Spatio-Temporal State of Health Modeling for Lithium-ion Battery Packs Based on Deep Kernel Gaussian Process
摘要
It is necessary to inspect the health of the lithium-ion batteries to make them work efficiently and last longer in energy storage devices. With complex changes over time and space, it might prove hard to achieve accurate estimates. This paper introduces a new Deep Kernel Gaussian Process (DKGP) approach that merges offline Gaussian processes with real-time spatiotemporal analysis through a novel deep kernel design. The new approach outperforms previous techniques by integrating two forms of Gaussian processes and a deep kernel design to capture complex features and efficiently analyze spatiotemporal data.
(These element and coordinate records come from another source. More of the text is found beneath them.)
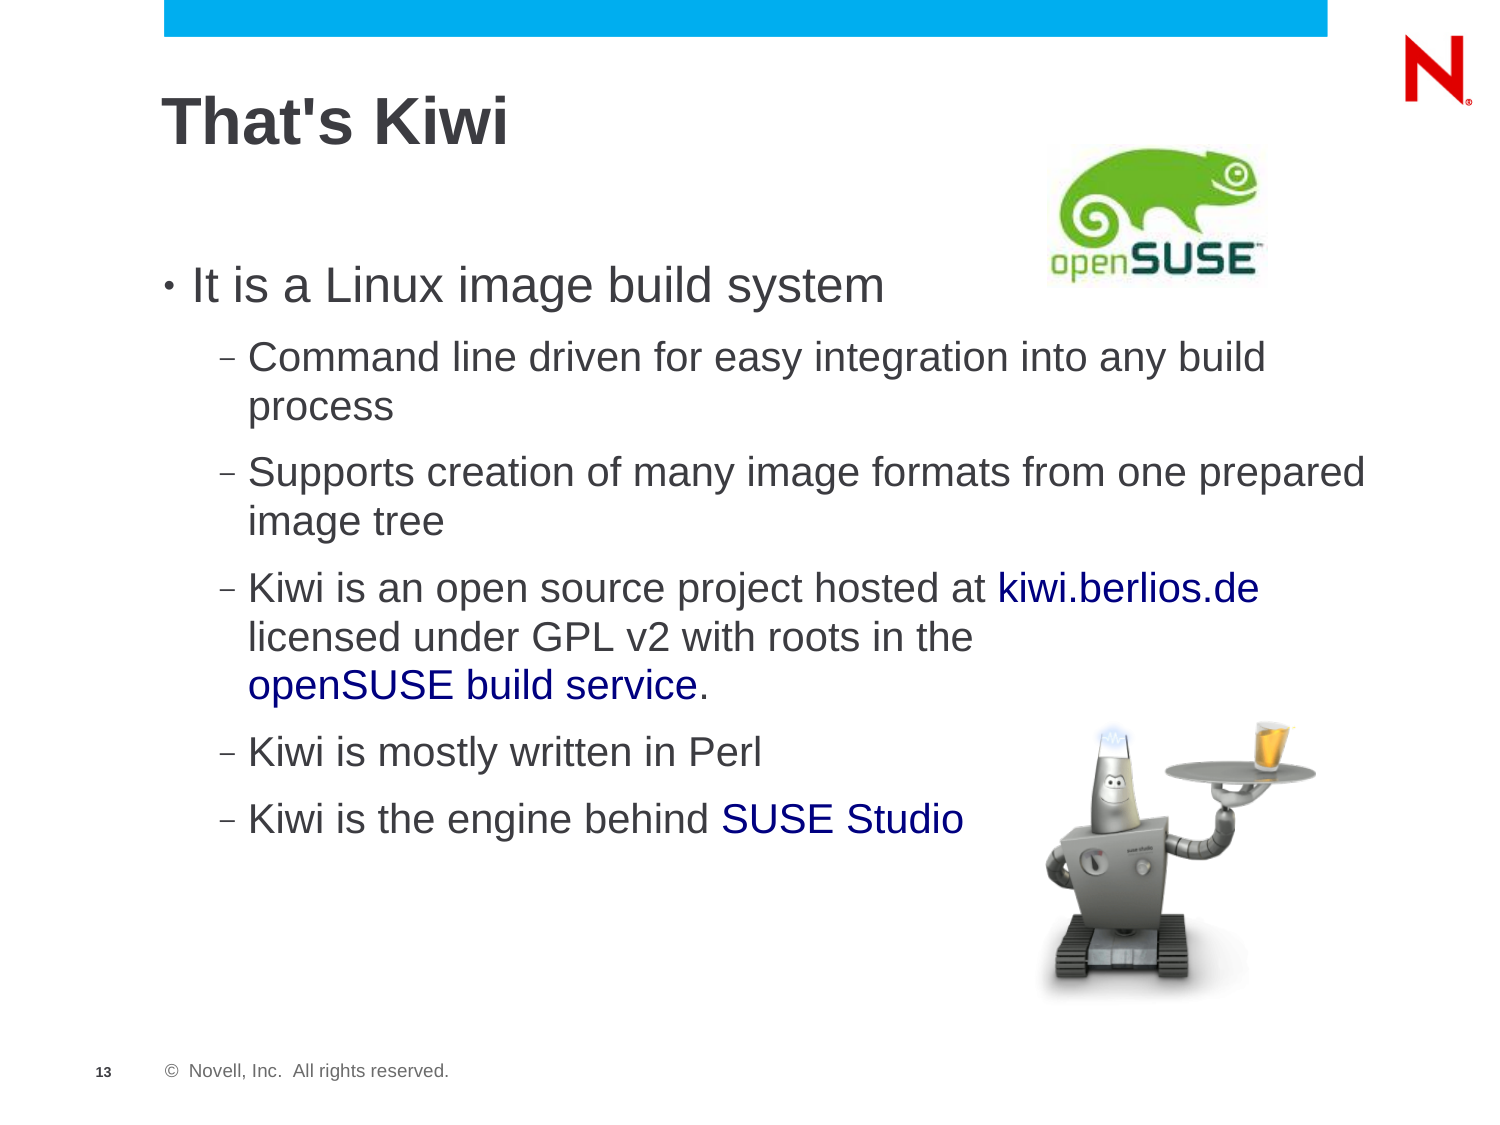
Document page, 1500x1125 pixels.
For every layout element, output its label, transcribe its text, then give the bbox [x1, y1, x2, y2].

list It is a Linux image build system Command line driven for easy integration into any build process Supports creation of many image formats from one prepared image tree Kiwi is an open source project hosted at kiwi.berlios.delicensed under GPL v2 with roots in the openSUSE build service. Kiwi is mostly written in Perl Kiwi is the engine behind SUSE Studio [163, 254, 1404, 986]
picture [1011, 696, 1322, 1028]
picture [1403, 32, 1473, 107]
title That's Kiwi [161, 41, 1383, 205]
picture [1047, 144, 1268, 288]
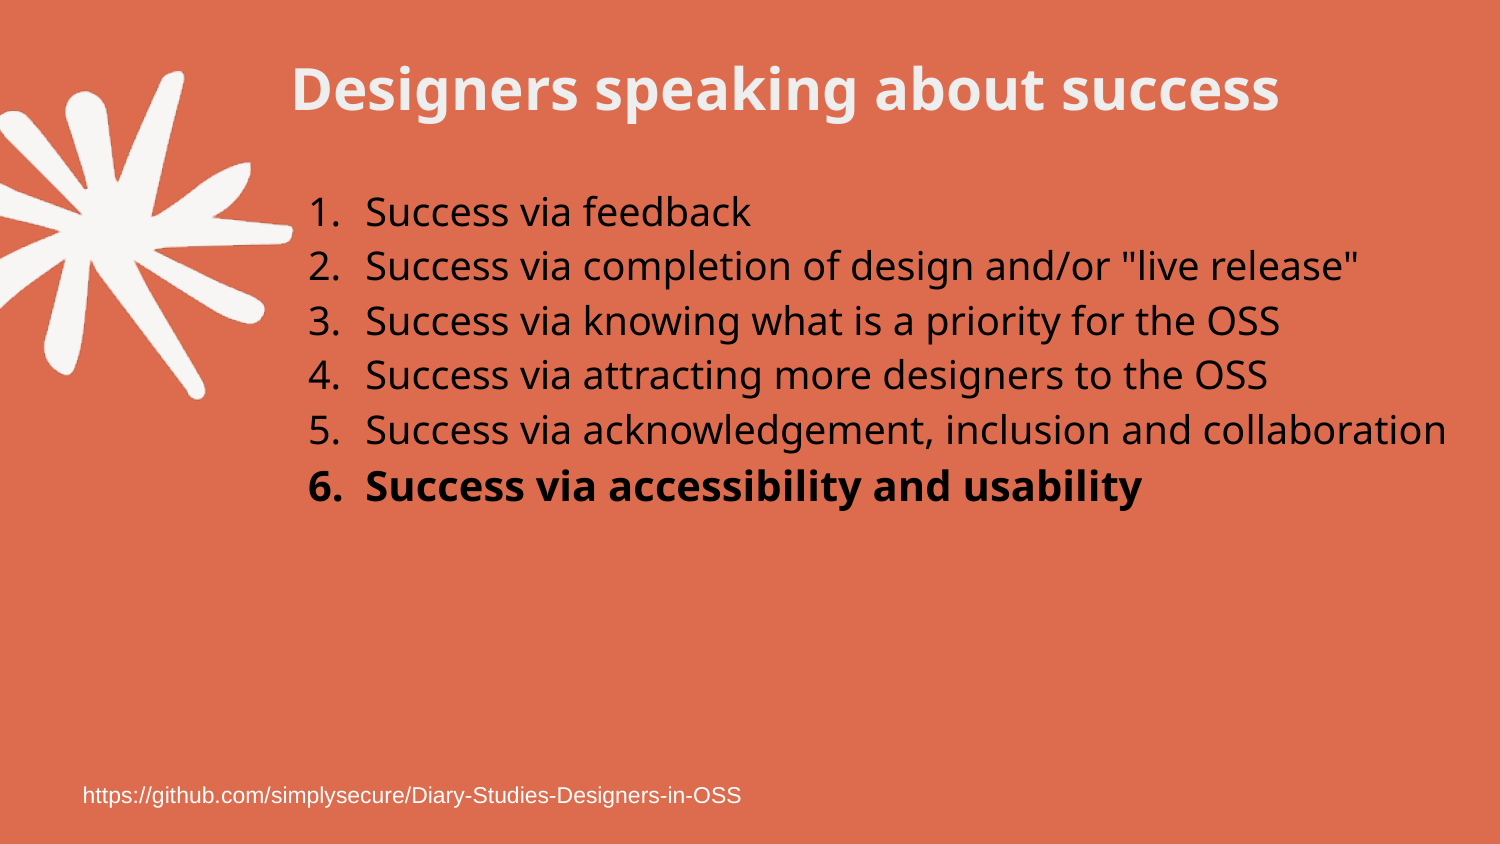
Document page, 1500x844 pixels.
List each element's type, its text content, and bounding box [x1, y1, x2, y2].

picture [0, 76, 337, 423]
text_box Designers speaking about success [275, 36, 1426, 137]
text_box https://github.com/simplysecure/Diary-Studies-Designers-in-OSS [67, 765, 786, 824]
text_box Success via feedback Success via completion of design and/or "live release" Success via knowing what is a priority for the OSS Success via attracting more designers to the OSS Success via acknowledgement, inclusion and collaboration Success via accessibility and usability [275, 164, 1475, 525]
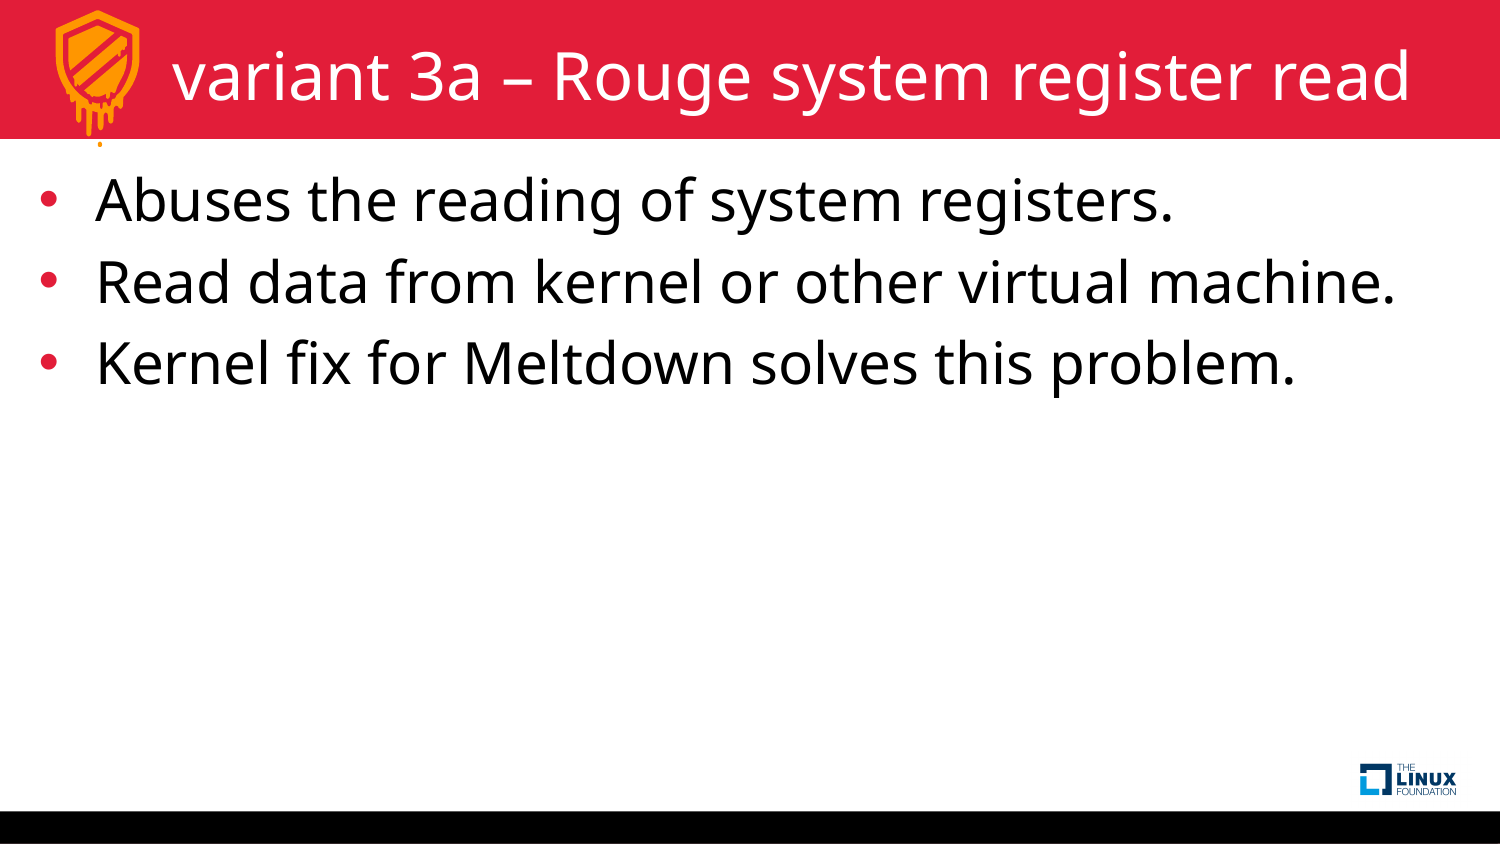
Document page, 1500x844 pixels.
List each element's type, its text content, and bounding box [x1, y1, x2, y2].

picture [55, 9, 140, 147]
title variant 3a – Rouge system register read [7, 7, 1500, 140]
list Abuses the reading of system registers. Read data from kernel or other virtual machine. Kernel fix for Meltdown solves this problem. [23, 155, 1479, 713]
picture [1388, 753, 1426, 799]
The DKGP is unique in that it employs deep neural networks to learn the kernel and adaptive Gaussian processes to quantify uncertainty, enhancing prediction accuracy and confidence. Experiments on a high-fidelity dataset consisting of 29 pairs of 24 V lithium iron phosphate battery systems comprising 232 individual batteries and more than 131 million operation records demonstrate outstanding results with 0.038 RMSE and 0.027 MAE, along with stable predictions in a 95% confidence interval. The DKGP performs excellently in discovering wear patterns in batteries and keeping them operational across varied conditions. Compared to conventional single-modal techniques, the technique performs better in the time-space analysis, and the deep kernel design provides higher reliability and adaptability. The advantages of improved tracking of the health of the batteries include precision, stability, and usability across many industries. Future research will involve enhancing calculations and designing transfer learning mechanisms for various applications.